MATERIAL PROVIDED »
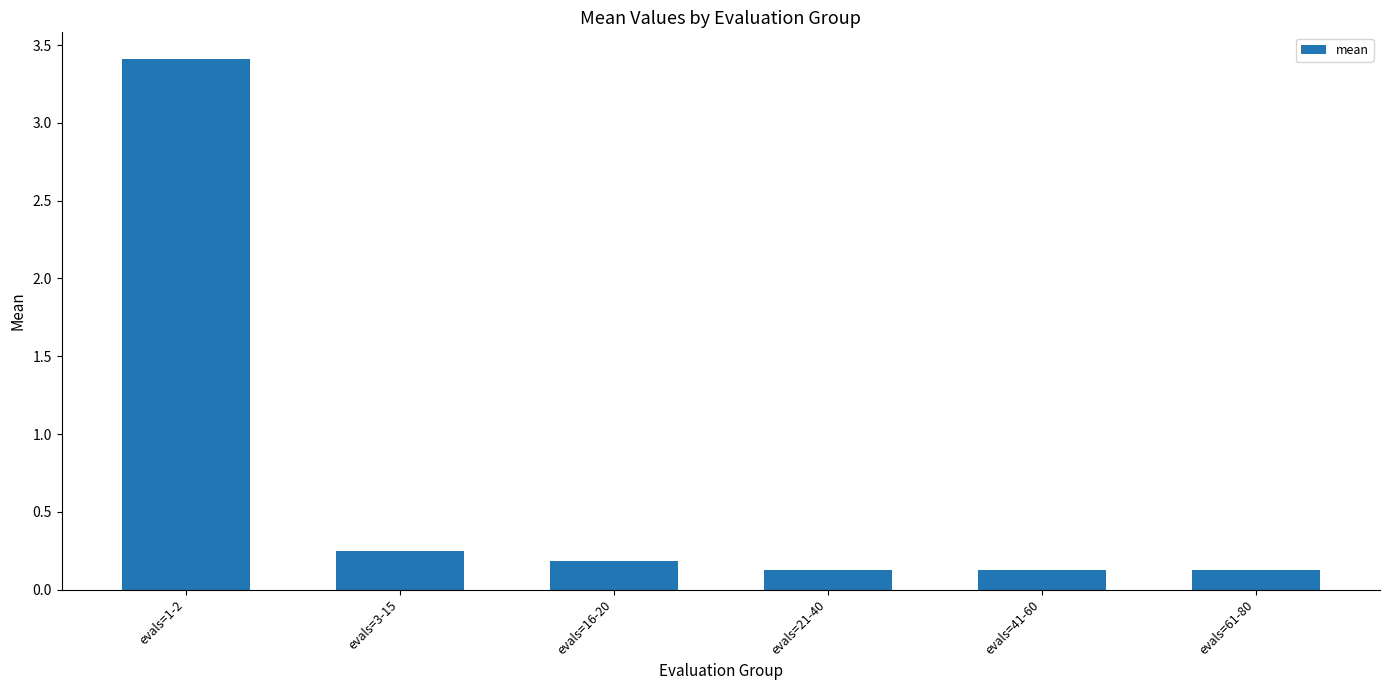

What is the difference between the values at evals=21-40 and evals=3-15?

0.1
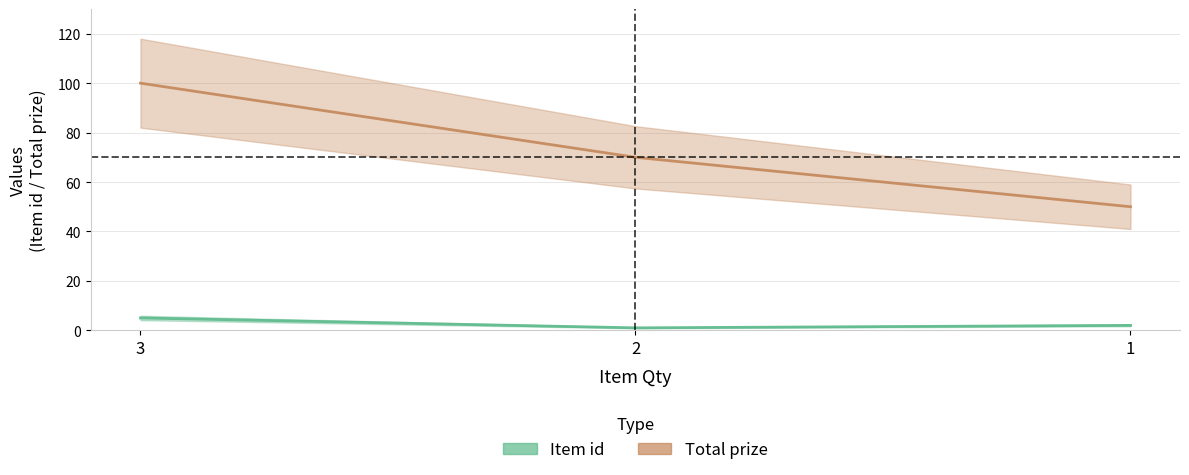

Count the number of categories in the chart.

3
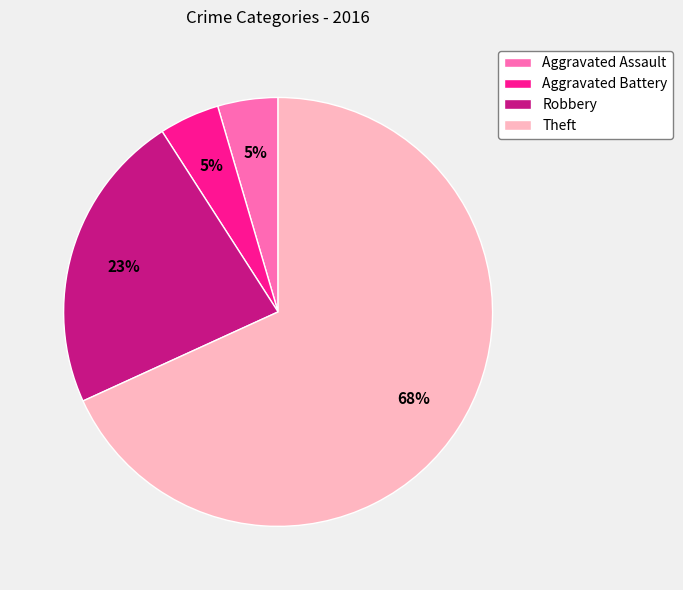

What percentage is the Aggravated Assault slice, to the nearest percent?

5%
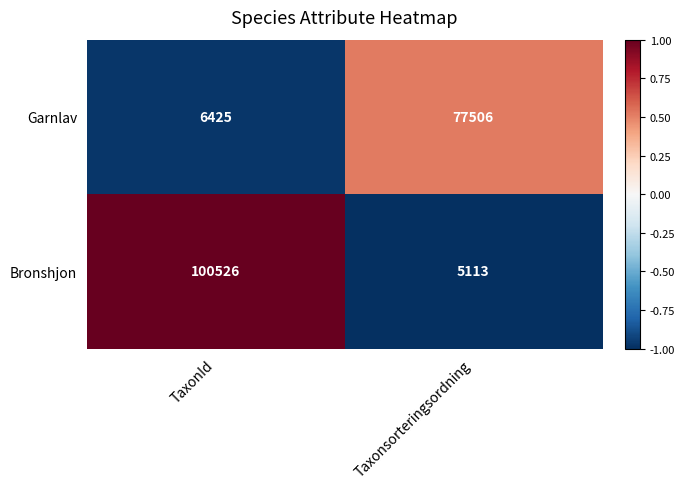

Is it true that Garnlav equals 6425 at TaxonId?

True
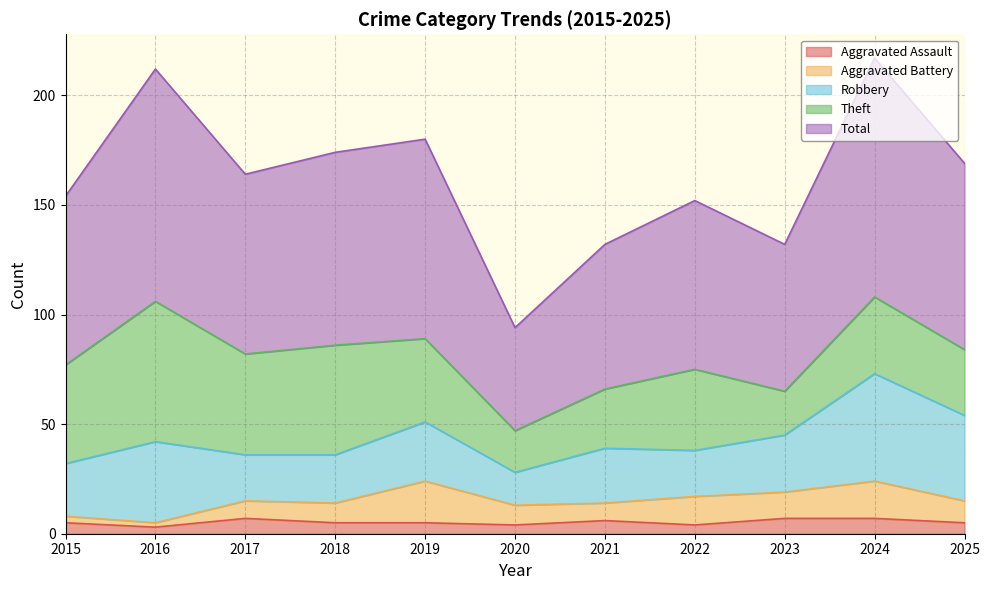

Reading left to right, list all the values displayed in this chart.

Aggravated Assault: 5	3	7	5	5	4	6	4	7	7	5
Aggravated Battery: 3	2	8	9	19	9	8	13	12	17	10
Robbery: 24	37	21	22	27	15	25	21	26	49	39
Theft: 45	64	46	50	38	19	27	37	20	35	30
Total: 77	106	82	88	91	47	66	77	67	109	85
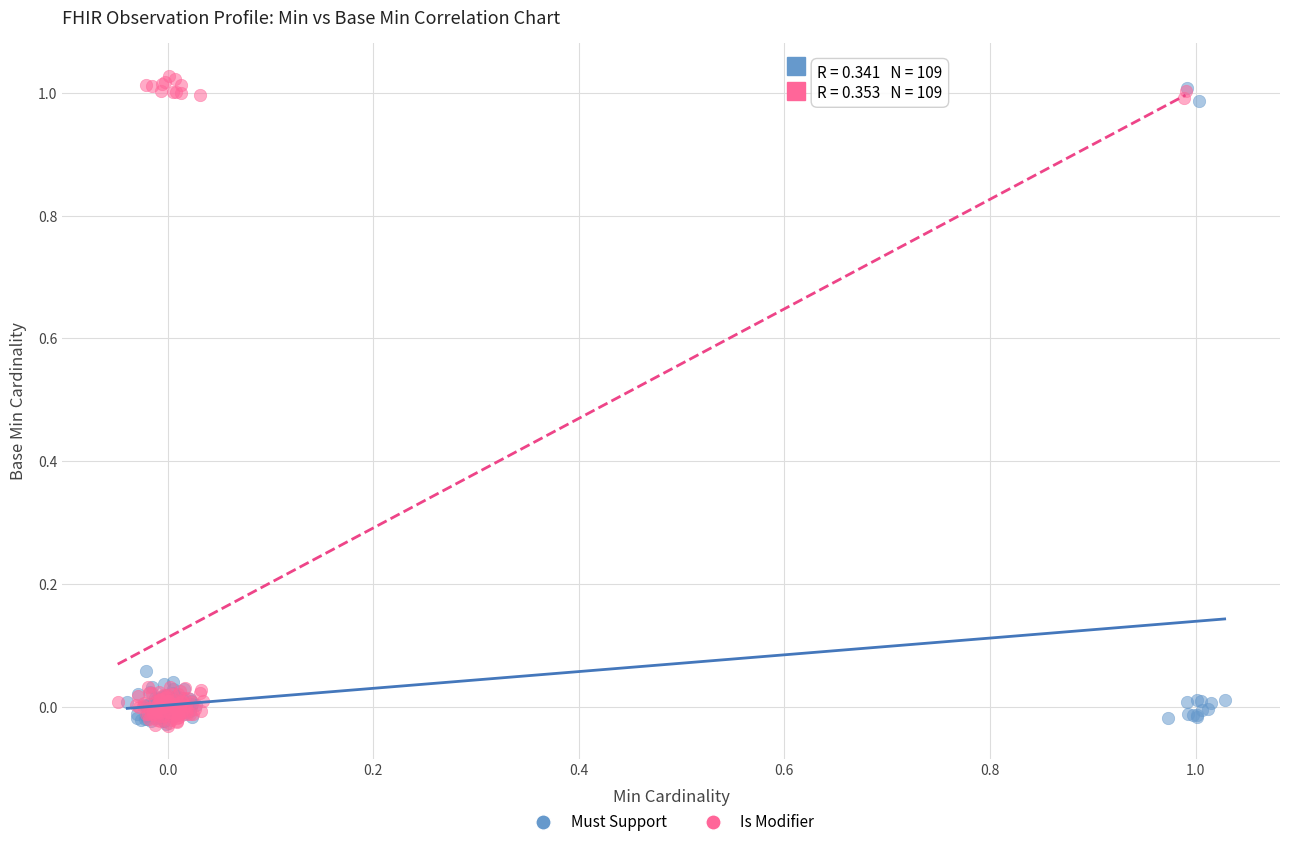

What are all the series names shown in the legend?

Must Support, Is Modifier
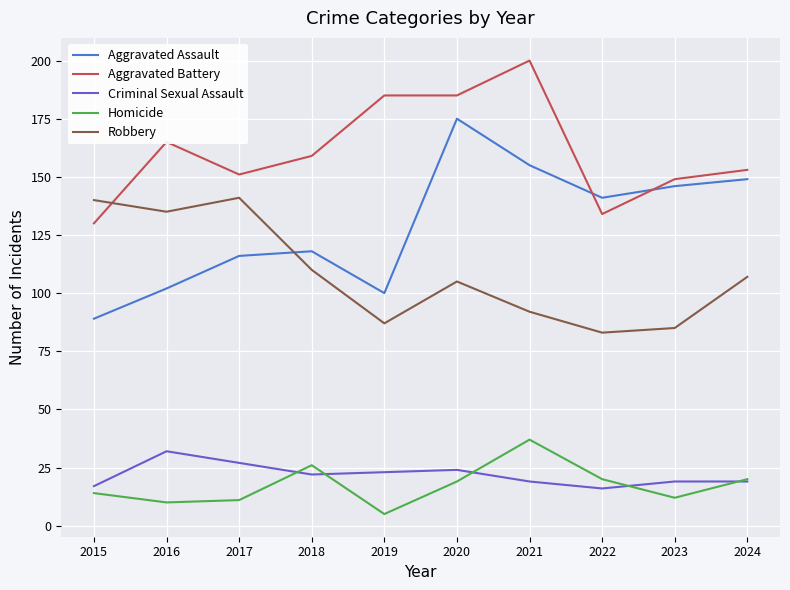

What is the approximate value of Robbery at 2018?

110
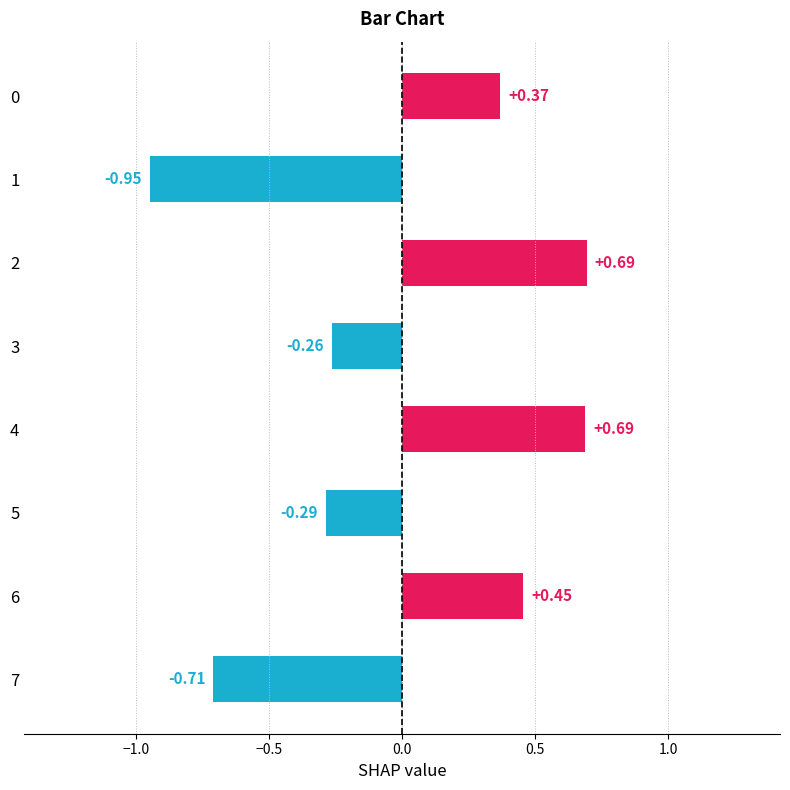

What is the difference between the second highest and minimum values?

1.6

ACTIVITY »
Rewrite the rows above with "difference" replaced by "gap" and every other word kept the same. Leave the pictures out of your answer.

ANSWER BELOW »
What is the gap between the values at evals=21-40 and evals=3-15?

0.1

Count the number of categories in the chart.

3

What percentage is the Aggravated Assault slice, to the nearest percent?

5%

Is it true that Garnlav equals 6425 at TaxonId?

True

Reading left to right, list all the values displayed in this chart.

Aggravated Assault: 5	3	7	5	5	4	6	4	7	7	5
Aggravated Battery: 3	2	8	9	19	9	8	13	12	17	10
Robbery: 24	37	21	22	27	15	25	21	26	49	39
Theft: 45	64	46	50	38	19	27	37	20	35	30
Total: 77	106	82	88	91	47	66	77	67	109	85

What are all the series names shown in the legend?

Must Support, Is Modifier

What is the approximate value of Robbery at 2018?

110

What is the gap between the second highest and minimum values?

1.6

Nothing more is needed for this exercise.